APOC is based on pyclesperanto and scikit-learn. For object segmentation, it uses a pixel classifier and connected components labeling.

from skimage.io import imread, imshow, imsave
import pyclesperanto_prototype as cle
import numpy as np
import apoc
from skimage.io import imshow

Let’s start with loading an example image and some sparse annotation:

image = imread('../../data/blobs.tif')
imshow(image)
<matplotlib.image.AxesImage at 0x1b3235a9820>
../_images/2de64a12096ff06e908f4372641ce1524c0c0d735407168e472b7ef0057149f5.png
if False: # you can use this to make manual annotations
    import napari

    # start napari
    viewer = napari.Viewer()
    napari.run()

    # add image
    viewer.add_image(image)

    # add an empty labels layer and keep it in a variable
    labels = np.zeros(image.shape).astype(int)
    manual_annotations.add_labels(labels)
else:
    manual_annotations = imread('../../data/blobs_apoc_annotations.tif')
imshow(manual_annotations, vmin=0, vmax=3)
C:\Users\haase\mambaforge\envs\devbio-napari-env\lib\site-packages\skimage\io\_plugins\matplotlib_plugin.py:150: UserWarning: Low image data range; displaying image with stretched contrast.
  lo, hi, cmap = _get_display_range(image)
<matplotlib.image.AxesImage at 0x1b3247cf580>
../_images/8acafb9c3d37c12696b233c7bb948cd797aea01617d5bd3b259bc403cb0e805e.png

Training#

We now train a ObjectSegmenter, which is under the hood a scikit-learn RandomForestClassifier. After training, the classifier will be converted to clij-compatible OpenCL code and save to disk under a given filename.

# define features
features = 'gaussian_blur=1 sobel_of_gaussian_blur=1'

# this is where the model will be saved
cl_filename = 'my_model.cl'

apoc.erase_classifier(cl_filename)
clf = apoc.ObjectSegmenter(opencl_filename=cl_filename, positive_class_identifier=2)
clf.train(features, manual_annotations, image)

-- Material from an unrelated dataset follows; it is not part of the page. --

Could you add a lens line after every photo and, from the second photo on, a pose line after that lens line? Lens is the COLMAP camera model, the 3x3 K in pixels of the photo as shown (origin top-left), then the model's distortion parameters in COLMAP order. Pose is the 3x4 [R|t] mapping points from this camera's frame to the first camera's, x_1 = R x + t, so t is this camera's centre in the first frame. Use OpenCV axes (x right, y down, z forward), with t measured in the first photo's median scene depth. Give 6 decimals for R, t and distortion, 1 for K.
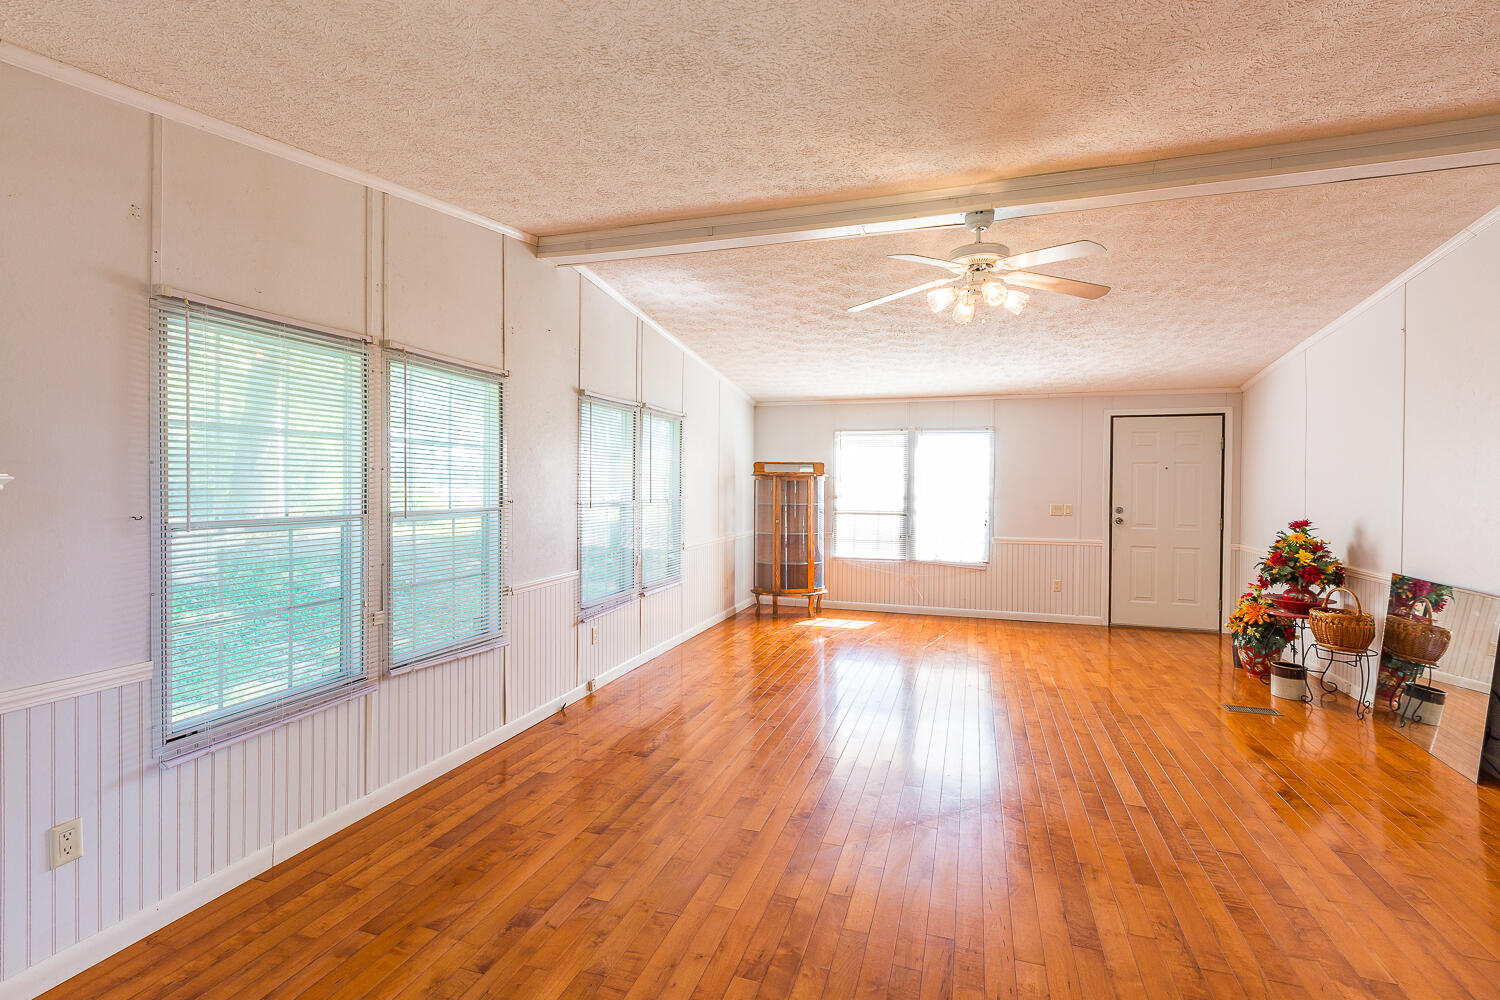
lens RADIAL K [[675.6, 0, 756.8], [0, 675.6, 493.6], [0, 0, 1]] dist [-0.000641, 0.000117]
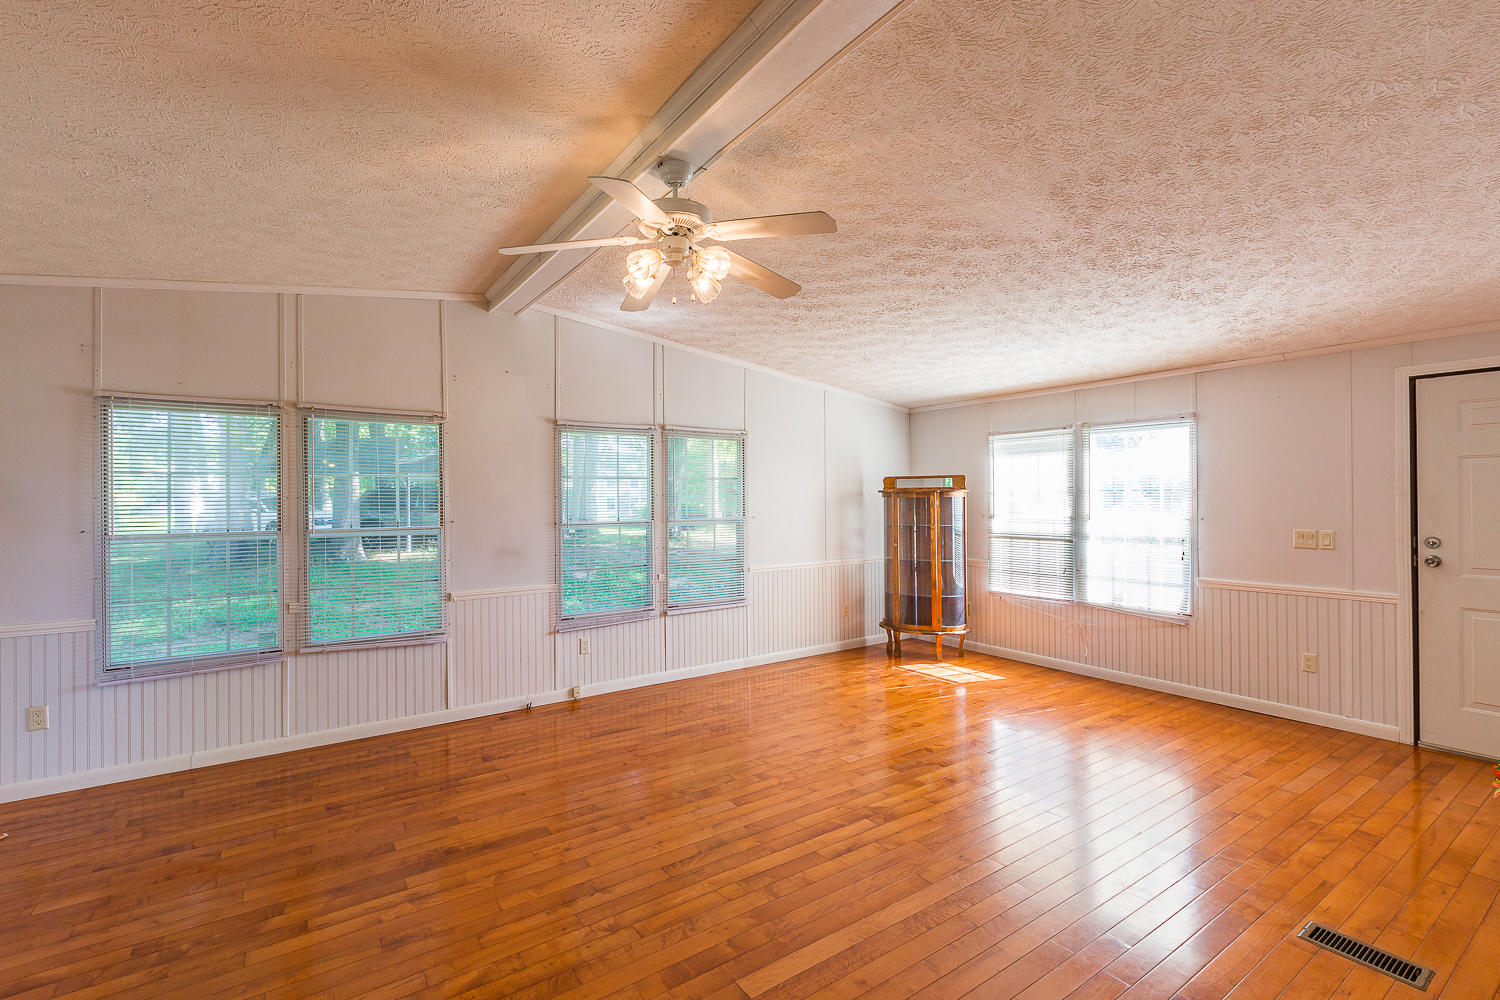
lens RADIAL K [[675.6, 0, 752.5], [0, 675.6, 499.8], [0, 0, 1]] dist [-0.000641, 0.000117]
pose [[0.793298, -0.011442, -0.608726, 0.426778], [0.002741, 0.999880, -0.015223, -0.003956], [0.608827, 0.010408, 0.793234, 0.208163]]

Prediction / segmentation#

The classifier can then be used to classify all pixels in the given image. Starting point is again, the feature stack. Thus, the user must make sure that the same features are used for training and for prediction. Prediction can be done on the CPU using the original scikit-learn code and on the GPU using the generated OpenCL-code. OCLRFC works well if both result images look identical.

segmentation_result = clf.predict(features=features, image=image)
cle.imshow(segmentation_result, labels=True)
../_images/840fba9aa3b965bf2bbbbff7d01dc742752fe9b5926bf7ab9cfa891bf0b30d54.png

Segmentation from a loaded segmenter#

clf = apoc.ObjectSegmenter(opencl_filename=cl_filename)

segmentation_result = clf.predict(image=image)
cle.imshow(segmentation_result, labels=True)
../_images/840fba9aa3b965bf2bbbbff7d01dc742752fe9b5926bf7ab9cfa891bf0b30d54.png

After training, we can also explore a bit how important the specified features were when making the pixel classification.

clf.feature_importances()
{'gaussian_blur=1': 0.7699547389372277,
 'sobel_of_gaussian_blur=1': 0.23004526106277245}

Exercise#

Also include the original image in the features specified above and train the model again. How does feature importance change. Why?